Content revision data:
▬▬▬▬▬▬▬▬▬▬

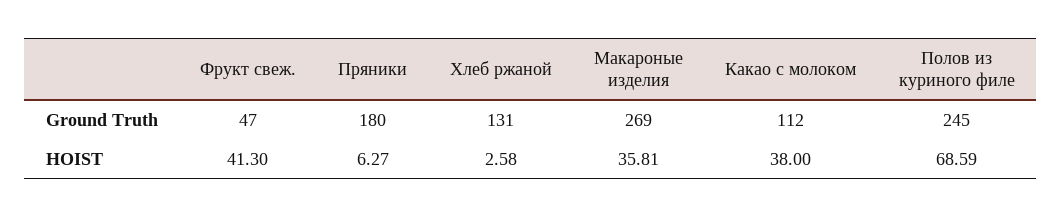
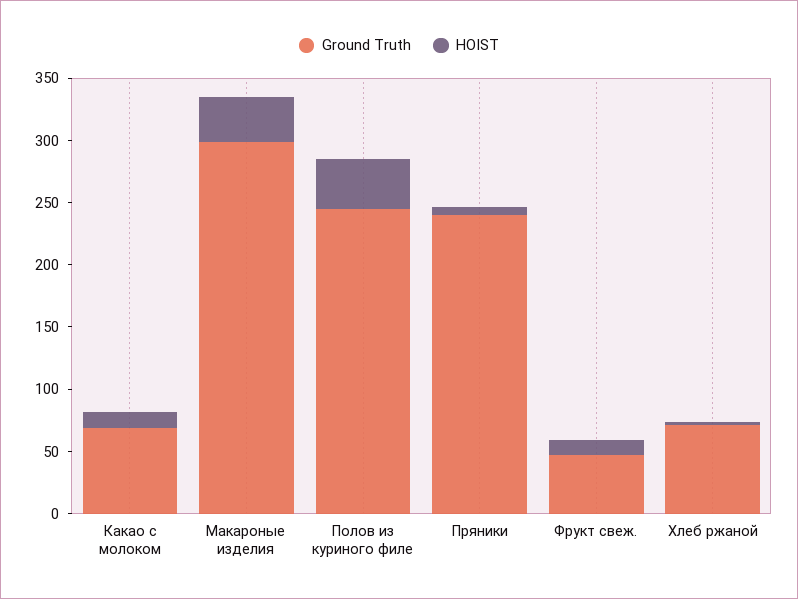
Ground Truth, Пряники: 180 -> 240
Ground Truth, Хлеб ржаной: 131 -> 70
Ground Truth, Макароные изделия: 269 -> 300
Ground Truth, Какао с молоком: 112 -> 70
HOIST, Фрукт свеж.: 41.3 -> 10
HOIST, Какао с молоком: 38 -> 10
HOIST, Полов из куриного филе: 68.59 -> 40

▬▬▬▬▬▬▬▬▬▬

AIM OF THE EXERCISE → Copy whichever lines above contain the string "молоком".

ANSWER TO THIS PROBLEM →
Ground Truth, Какао с молоком: 112 -> 70
HOIST, Какао с молоком: 38 -> 10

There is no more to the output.